Eddie Hearn Tuding UFC Bocorkan E-mail Demi Rusak Negosiasi Duel Tyson Fury vs Anthony Joshua
AKURAT.CO, Promotor Matchroom Boxing, Eddie Hearn, melontarkan tuduhan tajam terhadap TKO (perusahaan induk UFC) yang dinilai sengaja membocorkan e-mail internal ke media untuk memanipulasi opini publik terkait tuntutan lokasi pertarungan antara Anyhony Joshua vs Tyson Fury di Amerika Serikat.
Laporan mengenai bocornya dokumen tersebut membeberkan klausul adendum yang dikirim Matchroom kepada perusahaan manajemen acara Arab Saudi, Sela.

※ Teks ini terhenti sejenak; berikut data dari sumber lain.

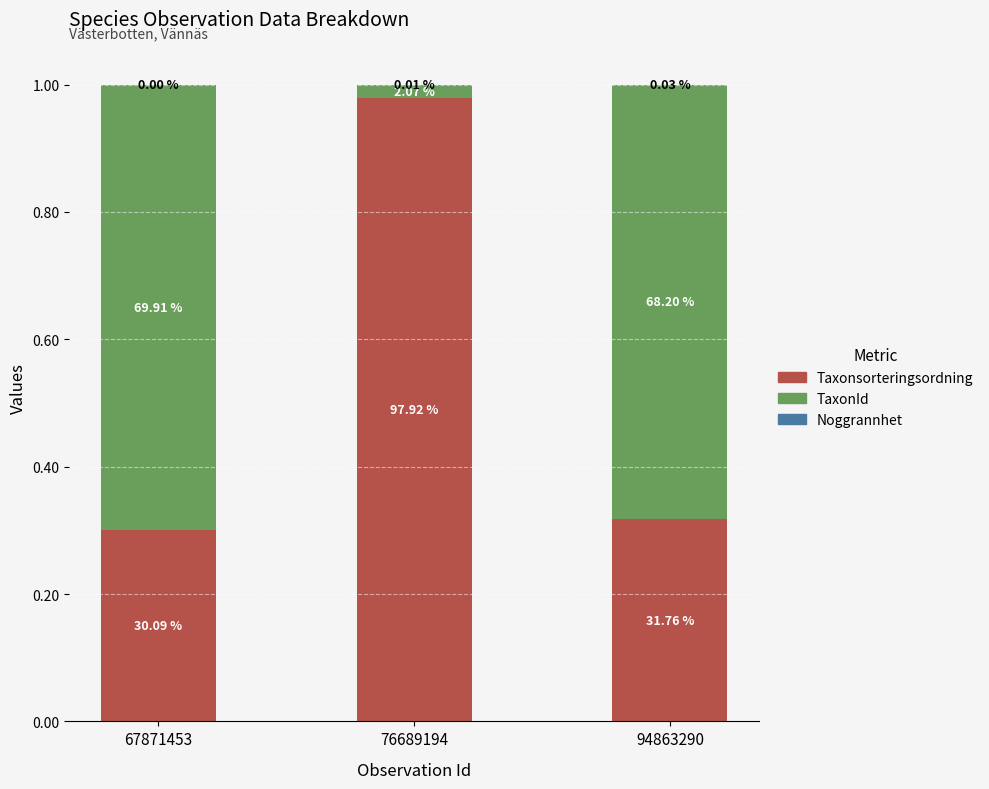

Which series has the largest total across all categories?

Taxonsorteringsordning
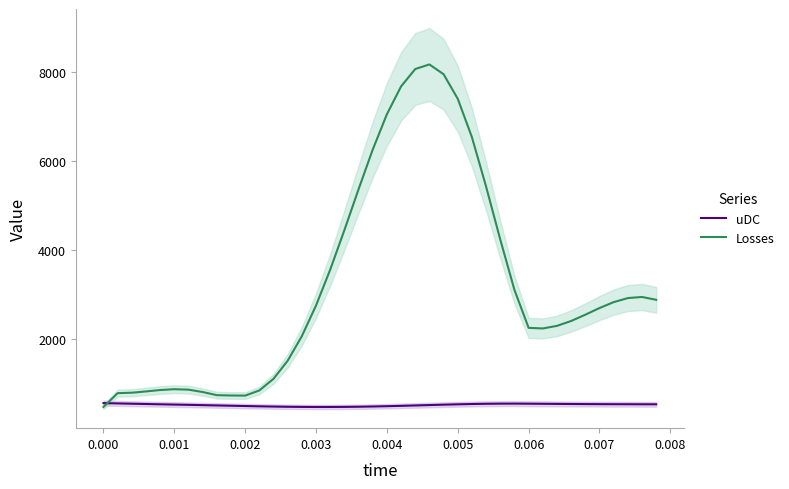

Which series has the largest range (max minus min)?

Losses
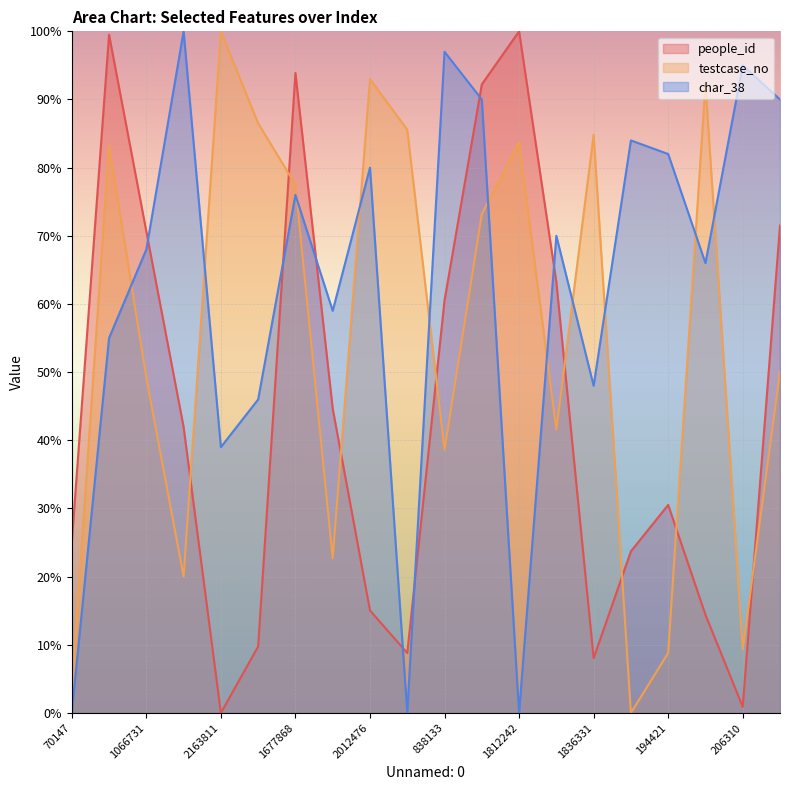

Reading right to left, transcribe all the data shown in this chart.

people_id: 71.5	0.9	14.4	30.5	23.7	8.0	63.2	100.0	92.2	60.5	8.8	15.0	44.7	93.9	9.8	0.0	41.9	70.6	99.5	25.0
testcase_no: 50.1	9.4	92.3	8.8	0.0	84.8	41.6	83.7	73.2	38.6	85.6	93.0	22.7	77.5	86.5	100.0	20.0	49.2	83.3	3.1
char_38: 90.0	95.0	66.0	82.0	84.0	48.0	70.0	0.0	90.0	97.0	0.0	80.0	59.0	76.0	46.0	39.0	100.0	68.0	55.0	0.0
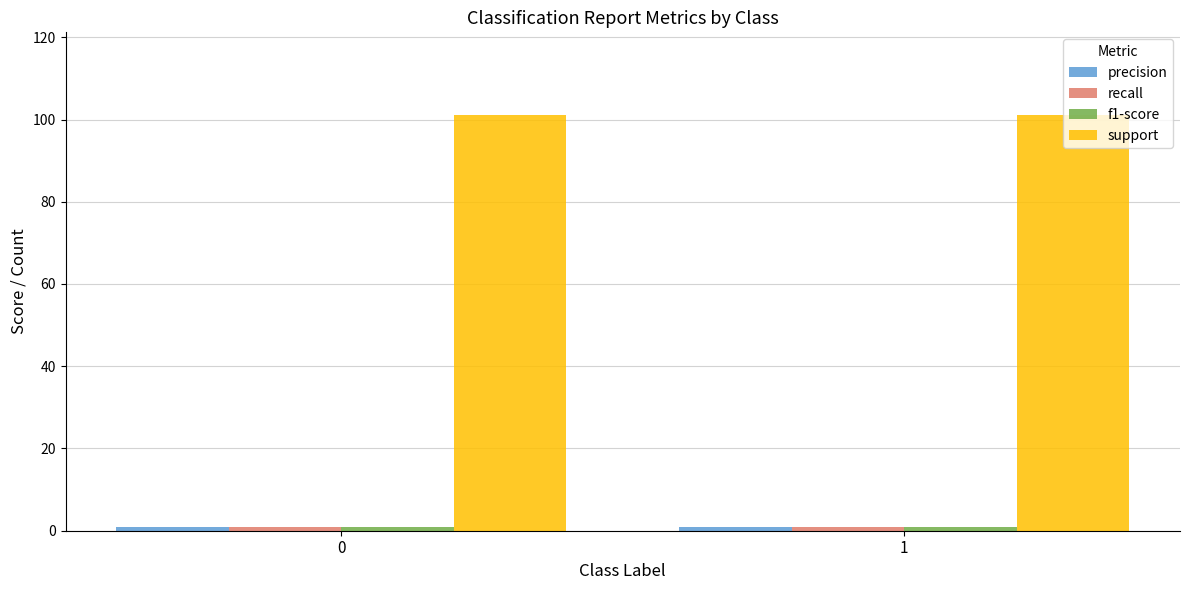

Which series has the largest total across all categories?

support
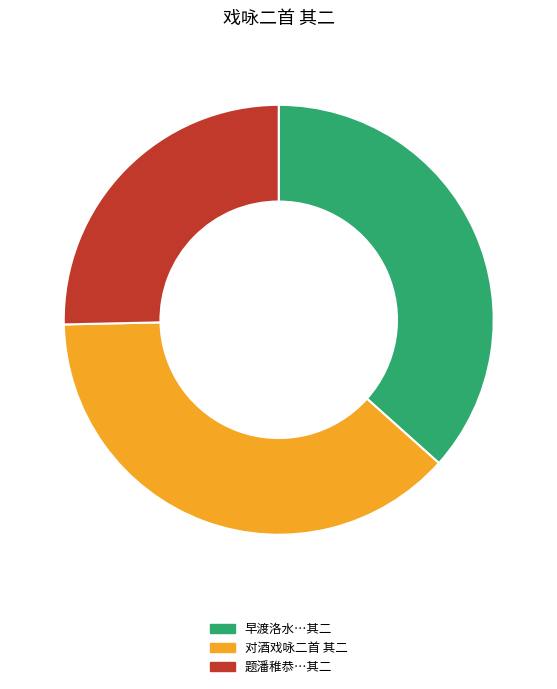

The 对酒戏咏二首 其二 slice represents 38% of the pie. True or false?

True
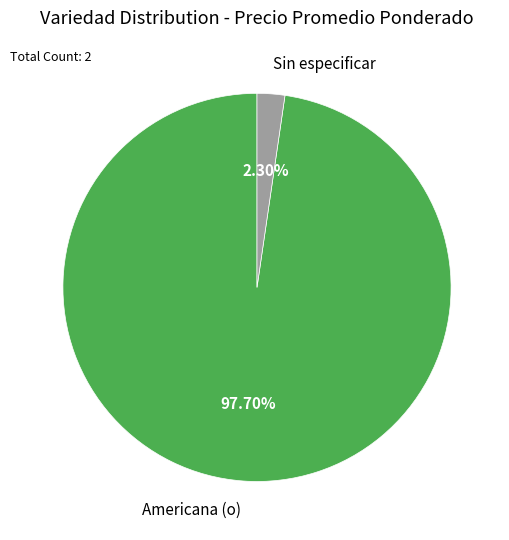

Does Sin especificar account for over 50% of the chart?

No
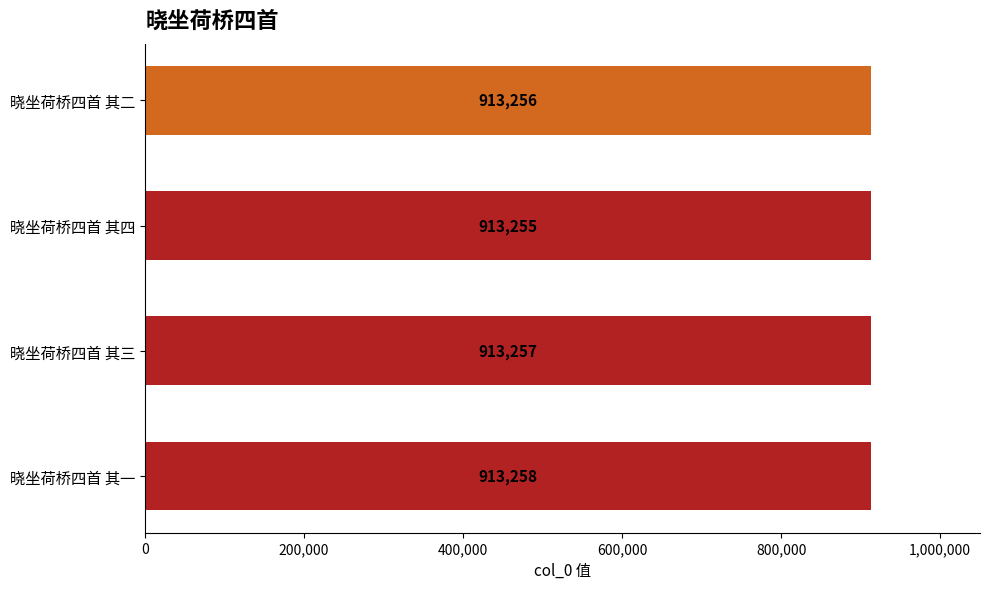

At which label is the value closest to 913256?

晓坐荷桥四首 其二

Dokumen itu mencantumkan permintaan hak tiket, pengamanan, hingga penyelesaian pembayaran laga Anthony Joshua sebelumnya.
Bahkan, bocoran tersebut menyeret isu lain di luar tinju, seperti pembayaran hak siar kejuaraan darts, snooker, hingga lisensi akademi snooker Ronnie O'Sullivan. Hearn mengarahkan tudingannya langsung kepada TKO sebagai biang keladi di balik bocornya e-mail tersebut.
"E-mail yang dikirim adalah komunikasi antara Matchroom dan Sela mengenai hak-hak yang belum terselesaikan. Permintaan soal adendum ke AS sama sekali tidak memuat hal-hal dari e-mail yang dibocorkan itu. Ini murni permainan mental yang kotor," cetus Hearn, seperti dinukil dari Boxing Scene, Senin (24/8/2026).
https://akurat.co/arena/883397/negosiasi-tyson-fury-vs-anthony-joshua-memasuki-minggu-kritis-madison-square-garden-muncul-jadi-opsi-lokasi-duel
"Ada permainan yang sedang dimainkan di mana beberapa wartawan dicekoki e-mail dan informasi untuk memutarbalikkan narasi yang tidak benar. Saya bahkan diberitahu bahwa ada insentif finansial bagi pihak yang membagikan ulang narasi Tyson Fury. Ini sangat gila."
Eddie Hearn juga menunjuk CEO UFC, Dana White, serta pihak TKO sebagai sosok yang mengacaukan proses negosiasi yang semula berjalan lancar. Meski Fury sempat mengisyaratkan ingin membawa Dana White ke dalam timnya, Hearn menegaskan bahwa status promotor utama laga ini tetap di bawah kendali Turki Alalshikh.
"Saya pikir orang yang benar-benar merusak acara ini adalah Dana White karena sikapnya. Dia bukan promotor untuk duel ini," tegas Hearn.
Pertarungan di AS dinilai merugikan Joshua secara finansial akibat perbedaan tarif pajak yang tinggi. Selain itu, Matchroom juga menegaskan bahwa kontrak duel sudah ditandatangani dan tidak bisa dibatalkan begitu saja.
Kendati situasi memanas akibat perang naskah di balik layar, Hearn menegaskan bahwa kubunya tidak pernah melanggar kesepakatan tertulis dan siap menuntaskan duel besar ini.